— У вас, товарищ старший лейтенант, есть серьезные доказательства? («Что я говорю о доказательствах? — подумал он. — Как будто хочу выкручиваться, отрицать свое отношение к Эмме? Объяснять Гранатурову в присутствии Гали, оправдываться и унижаться?») И он договорил: — У вас есть доказательства, что Курт пришел сюда, как разведчик, и после этого немцы пошли в атаку?
— Не исключено! — забасил Гранатуров. — А вы считаете — исключено? Тогда где он? Где скрылся? Куда он исчез, молокосос сопливый? Не отрицаю: я допустил слабость, когда вы с Княжко разрешили им тут остаться. Но вывод сегодня для себя сделал: место немочки в смерше. Там ею должны заняться!
«Смерш! Не исключено?..» Нет, Никитин не чувствовал доверия к немцам и всякий раз, встречая пленных — первых в зимнюю пору Сталинграда и предпоследних в Берлине, — удивлялся их обыкновенному человеческому обличаю, предельной усталости в глазах, порванному и грязному мундиру, их заискивающему и однозначному бормотанию: «Гитлер капут». Он всматривался в их лица, руки с целью как бы увидеть несмытые следы произведенной кровавой жестокости, которая должна была остаться на самой коже их ненавистными фашистскими знаками, — и взятые в плен представлялись ему неразделимо одинаковыми: ради сохранения жизни они приняли людской облик, двуногие существа, пришедшие из другого мира, ночного, черного, убивающего. Нет, он не верил немцам и потом — перейдя границу Германии, и потом — в дни уличных берлинских боев, сталкиваясь с подобострастными взглядами городских жителей, забившихся под бетонные своды подвалов, не верил при кратких общениях в оправдательное сетование на сумасшедшего Гитлера, на фанатичных «СС», повинных в войне. Он всех их мерил единой, равной мерой возмездной и незаконченной вражды — ведь они начали войну — и вынужден был только быть внешне вежливым, чего требовала снисходительность победителей на территории побежденных.

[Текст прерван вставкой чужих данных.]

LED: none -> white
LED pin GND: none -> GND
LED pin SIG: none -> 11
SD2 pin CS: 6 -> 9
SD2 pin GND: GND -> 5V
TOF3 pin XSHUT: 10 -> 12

То, что произошло здесь, в Кёнигсдорфе, он с самого начала не воспринял серьезно: этот мальчишка Курт и Эмма не были в его понимании настоящими немцами, что показывали русским покорно-искательные подобия улыбок, тайно приготовленные к мрачному оскалу (он еще в Восточной Пруссии замечал нередко, как смывало эти резиновые улыбки за спиной уходивших из занятых домов солдат). Та ночь, когда Никитин застал в мансарде сержанта Меженина вместе с немкой, вскрикивающей слезным безнадежным голосом «нейн, нейн!», и затем, когда смотрел на них обоих в минуты допроса, испуг, ужас на Эммином лице, разодранное вдоль бедра платье, защита ею своего вконец растерянного неуклюжего брата — все вызывало у него не привычное, глухое подозрение к пленным, а какую-то неловкую жалость и даже сочувственное изумление. Но, может быть, все было оттого, что, чудилось, не могли, не умели лгать ее раздвинутые неестественно синие (не немецкие — таких он не видел) глаза, пухлые, некрасиво, до черноты искусанные губы, когда она пыталась объяснить причину возвращения домой, делали ее и взрослой, и обезоруженно слабой, однако не похожей на брата, сутулого, тщедушного, с впалой грудью, словно бы в смертной жути послушного ей. Нет, тогда, на допросе, в ответах обоих не было скрытой страхом враждебной неискренности, которую ожидал Никитин увидеть на отчетливый миг. Потом было раннее, без войны, утро, покой пробуждения в сказочно просторной постели под роскошной домашней периной, свист птиц среди благословенной тишины, стук в дверь, теплый аромат кофе среди солнечного веяния нагретого ветерка из сада, халатик, суженный пояском на талии Эммы, ее осторожная поступь, робкое сияние синевы ему в глаза: «Гутен морген, герр лейтнант», вымытые, рассыпанные по плечам почти медного отлива волосы с запахом туалетного мыла, потом мягкие ее губы и все то дурманное наваждение, ненужное, как стыд, неожиданное, ошеломляющее, чему он позже не находил оправдания, что произошло случайно и не должно было произойти между ними, русским офицером и немкой. И он, презирая, обвинял себя вместе с тем, точно с обмирающим перед обрывом сердцем плыл в качающем его тумане, обволакиваемый нестерпимо радужной и терпкой мукой при воспоминании о ее млечно-белой, заостренной нежным розовым соском груди, покрытой пупырышками озноба, когда она лежала рядом, о быстро обвивавших его шею руках, о ее маленьких влажных зеркальцах зубов, приоткрываемых мальчишеской улыбкой: «Вади-им, мейн либер Вади-им».